I picked my way down some scree, then skied a short distance before running into more rocks and giving up, hobbling down to the saddle, then booting up the ridge right of the Whitney Glacier. The Cascades Skiing website I had been using suggested ascending the Whitney Glacier, but it was last updated fifteen years ago, and I suspected the glacier would be too dry and broken up to be useful. Instead, I booted up a broad snowfield, aiming for the ridge to its right, which joins Casaval near the base of Misery Hill.

End of ridge

This turned out to be a moderately bad idea, as the ridge was frequently loose, sometimes narrow, vertical on the left, and often steep and icy on the right. I tried to find the best route I could in ski boots with skis on my back, sometimes scrambling class 3 rock on the crest, sometimes traversing slopes to the right, but it was slow, cautious, tiring work. I told myself that, having not done any real mountaineering since last Fall, this was good and necessary practice.

Ice chickenheads

I finally reached the junction with Casaval and headed for Misery Hill, intending to skin up to the summit crater, tag Shasta, and have a nice, long ski. I hiked down to a shallow saddle, then noticed that the south and west sides of the Hill were a mixture of bare talus and what a guy in the parking lot referred to later as “ice chickenheads” — finger- to hand-sized blobs of clear ice formed when moisture is blown across textured snow by vicious wind. It looked somewhere between unpleasant and unskiable. I stopped near where a splitboarder had discarded his gear, and watched a few skiers skinning back up toward the top of Casaval Ridge. I thought for awhile, looked toward Shasta, then decided I had had enough for the day, and all the good skiing was below me.

Left of Heart chutes

I slid back to the saddle, booted up a short rise, then clicked in again and dropped into one of a few steep chutes northwest of the summer route in an area called “Left of Heart.” The initial drop looked steep, but the chute was wide enough that I was mostly able to link turns, and the snow was enjoyably firm. It gradually turned to more of a Slurpee lower down in Avalanche Gulch, but it was highly consolidated and momentum was my friend. I linked leisurely turns down the bowl past the tent city at Helen Lake, then followed a gully as I began searching for the route that would get me closest to the car. Things gradually deteriorated, but with only a couple of minor scrapes and short hikes, I reached the trail about a quarter mile from the parking lot.

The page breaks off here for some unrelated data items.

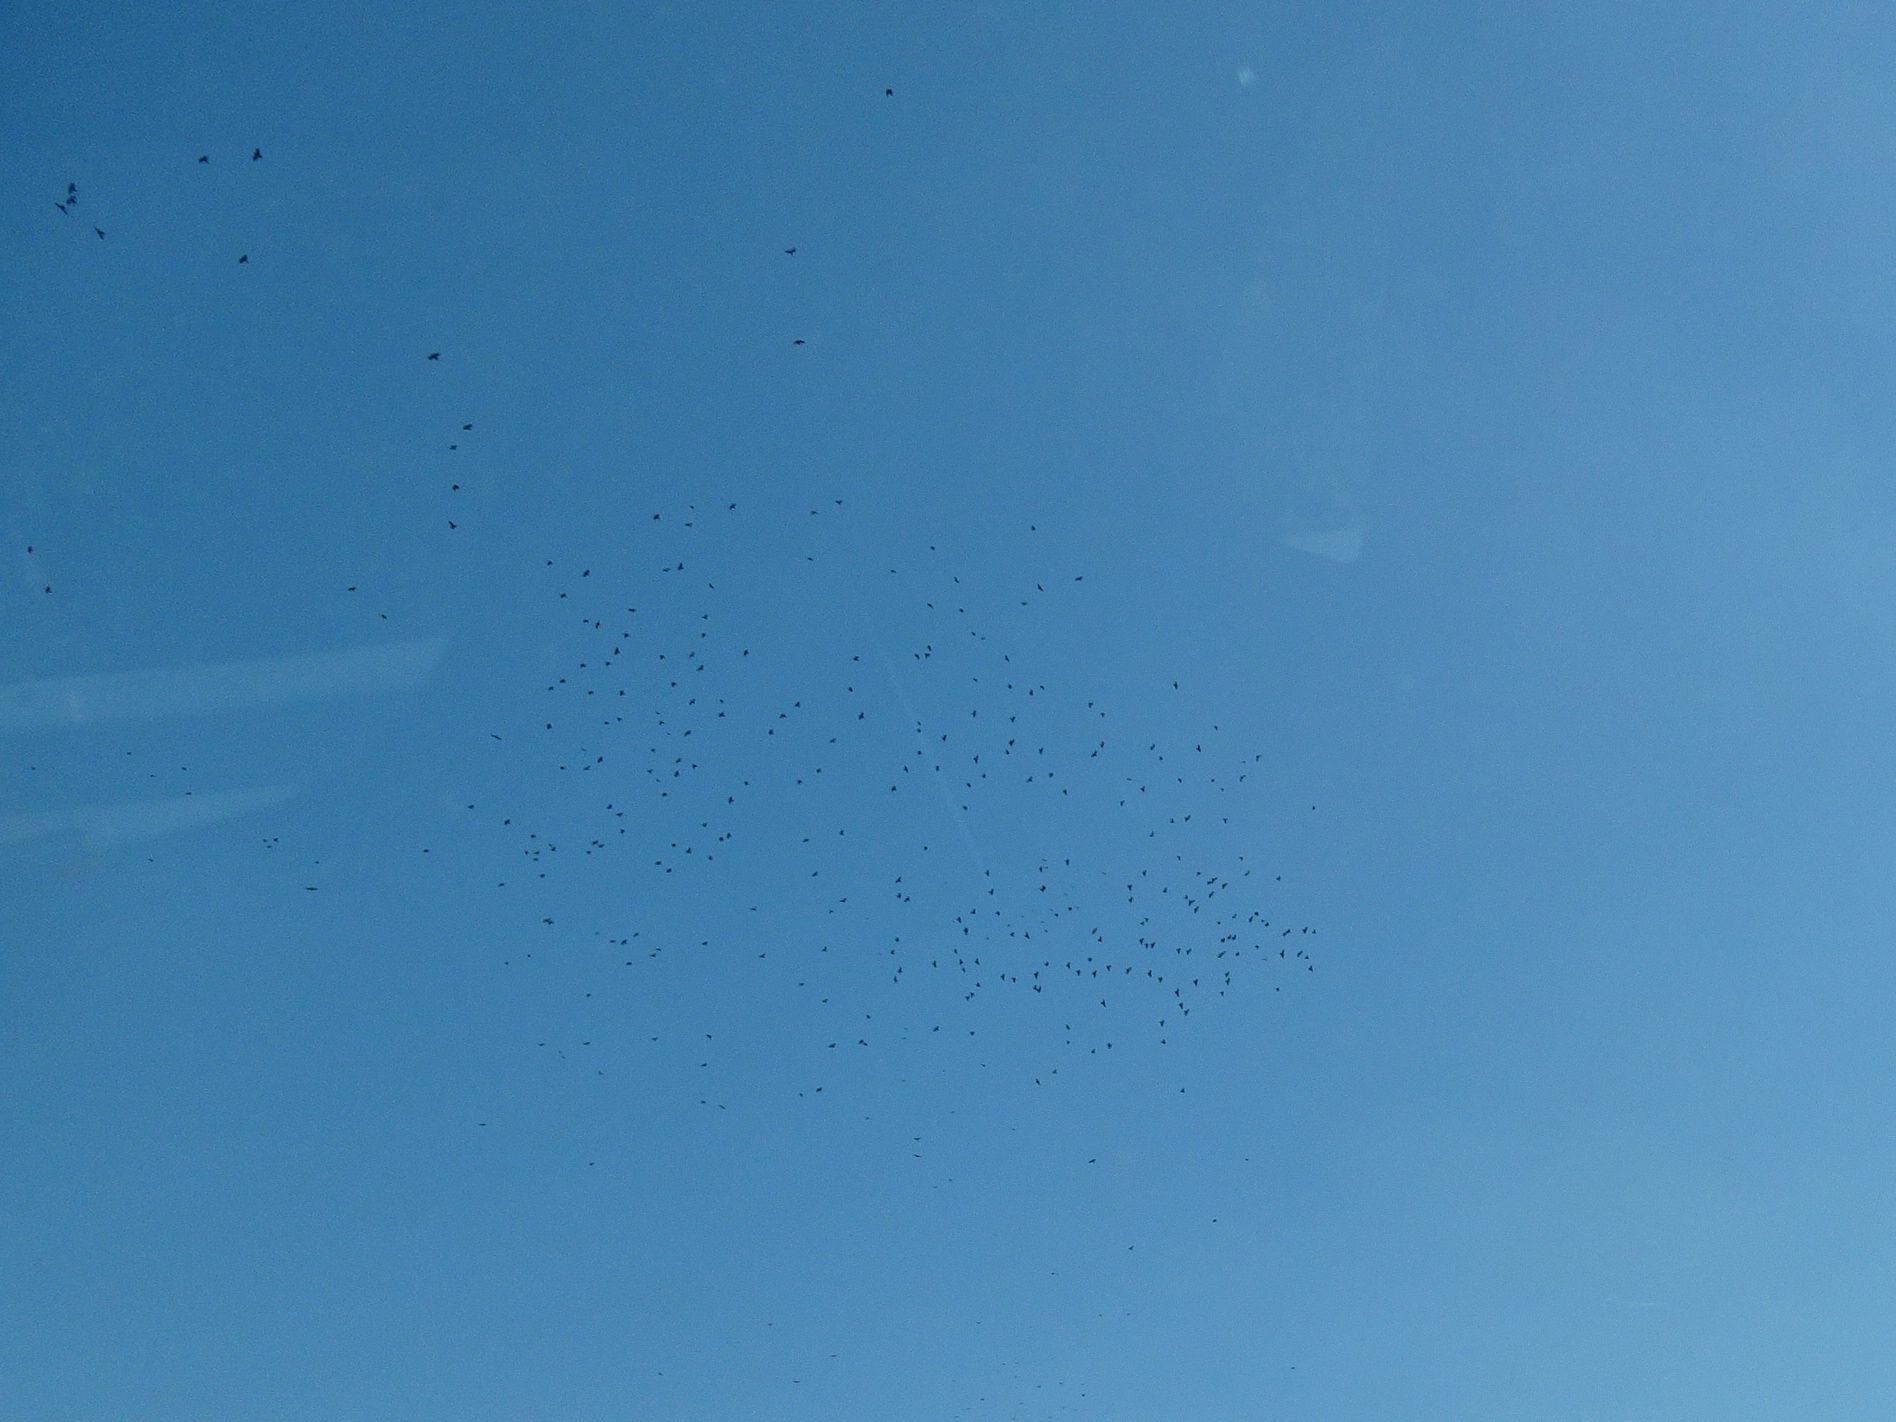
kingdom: Animalia
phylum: Chordata
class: Aves
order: Passeriformes
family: Corvidae
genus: Corvus
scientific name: Corvus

The lot was a mixture of happy skiers and tourist hikers. I hung my stuff to dry, made some food, then chatted for a bit with the members of the Honda Element Club parked across the way. I hung out as the crowd thinned, waiting for it to cool down in the valley, then retreated to another forest road for a quiet night. The weather was some form of bad for much of the next week in every place I checked within convenient driving distance, leaving me scrambling for options. I was slightly disappointed in myself for not summiting Shasta, but I had skied the best part on a near-perfect Spring day, and felt no need to return for the final 1000 feet.

2 responses to “Shastina

  1. Dan says:

    I’m shocked Avy Gulch was skiable! Last year around now it was a disgusting junkyard of rock fall. When we were driving back south past it early June, the darned mountain looked far more dry than any CO peak in early June. I was like, ‘are you freaking kidding me!?!?’

    Glad to see the ski setup continue to get use.

    And yea, kind of a bummer to not tag the summit, but it sounds like the bullshit meter was more than high enough to make going down more reasonable than up.

    1. drdirtbag says:

      Your skis and boots continue to serve me well, even if the liners have been packed down to thick socks. I may look for something lighter/newer next season (though it may turn out to be another La NiƱa), but I’m good for now.

      The north side of Shasta looked pretty bare, especially the NW around the Whitney Glacier, but I gather that’s the dry side. Avy Gulch was fine, and OR/WA are getting another good dose from the current storm. There’s an inch or two on my car now at 4800′, with more on the way.